Choose Koog if: your team is already Kotlin-first and values the consistency of coroutines as the concurrency model; you need multiplatform deployment to Android, iOS, or browsers; you want production-grade checkpointing and history compression out of the box from day one; or you prefer the explicit control of a graph-based flow over the implicit behaviour of a planner.
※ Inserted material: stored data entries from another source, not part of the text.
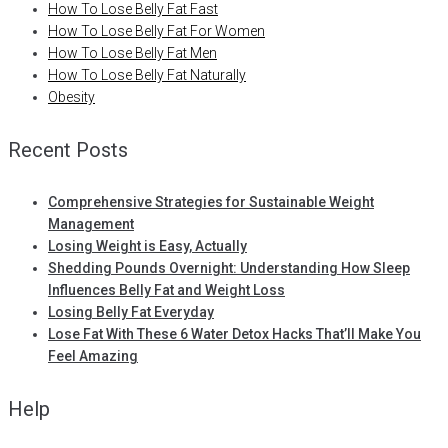
How To Lose Belly Fat Fast
How To Lose Belly Fat For Women
How To Lose Belly Fat Men
How To Lose Belly Fat Naturally
Obesity
Recent Posts
Comprehensive Strategies for Sustainable Weight
Management
Losing Weight is Easy, Actually
Shedding Pounds Overnight: Understanding How Sleep
Influences Belly Fat and Weight Loss
Losing Belly Fat Everyday
Lose Fat With These 6 Water Detox Hacks That’ll Make You
Feel Amazing
Help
There is also a third option that deserves a mention: use both. Spring Boot is the integration target for Koog, which means a single application can run Koog agents for workflows that benefit from explicit graph control and Embabel agents for workflows that benefit from goal-directed planning. The two frameworks are not mutually exclusive, and as both mature it is not hard to imagine teams treating them as complementary tools in the same way they treat different Spring sub-projects today.
10. What We Have Learned
The year 2025 finally gave the JVM its own native AI agent frameworks, and the two that emerged are shaped by genuinely different philosophies. Embabel, built by Rod Johnson as his first major open-source project since Spring, brings Goal-Oriented Action Planning from game AI to the JVM — a deterministic, explainable planning model that infers agent behaviour from typed domain objects and fits naturally into the Spring programming model most enterprise teams already know. Koog, built by JetBrains from the practical experience of shipping AI features in their own IDE products, takes a graph-based, coroutine-first approach that offers explicit flow control, first-class parallel tool invocation, persistent checkpointing, and Kotlin Multiplatform support across JVM, Android, iOS, and the browser.
Neither is universally superior. Spring-deep teams adding intelligence to existing services will likely reach for Embabel first; Kotlin-first teams building new agents or targeting mobile will likely reach for Koog. The more interesting question, as both frameworks mature through 2026, is whether the JVM ecosystem finally produces the production-grade agent tooling that makes it unnecessary to justify Python for this layer of the stack — which is, in the end, exactly what both projects are trying to do.